▶

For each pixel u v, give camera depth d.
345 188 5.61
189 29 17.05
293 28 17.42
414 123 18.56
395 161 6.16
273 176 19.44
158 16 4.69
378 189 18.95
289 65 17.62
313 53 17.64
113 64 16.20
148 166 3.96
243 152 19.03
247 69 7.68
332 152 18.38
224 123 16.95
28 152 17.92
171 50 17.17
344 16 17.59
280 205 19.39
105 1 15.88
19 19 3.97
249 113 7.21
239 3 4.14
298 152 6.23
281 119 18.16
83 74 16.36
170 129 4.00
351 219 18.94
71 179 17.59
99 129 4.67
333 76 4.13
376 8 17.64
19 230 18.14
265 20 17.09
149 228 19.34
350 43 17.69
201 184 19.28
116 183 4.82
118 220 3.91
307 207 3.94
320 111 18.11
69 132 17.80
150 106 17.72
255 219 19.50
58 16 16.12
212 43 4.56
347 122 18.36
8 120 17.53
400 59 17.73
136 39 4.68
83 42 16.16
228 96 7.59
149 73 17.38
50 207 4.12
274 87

◀

> Exercise prompt
The result should be the lines from the line with "265 20 17.09" to the last line of the material, returned exactly and without any other line.

> Solution for this problem
265 20 17.09
149 228 19.34
350 43 17.69
201 184 19.28
116 183 4.82
118 220 3.91
307 207 3.94
320 111 18.11
69 132 17.80
150 106 17.72
255 219 19.50
58 16 16.12
212 43 4.56
347 122 18.36
8 120 17.53
400 59 17.73
136 39 4.68
83 42 16.16
228 96 7.59
149 73 17.38
50 207 4.12
274 87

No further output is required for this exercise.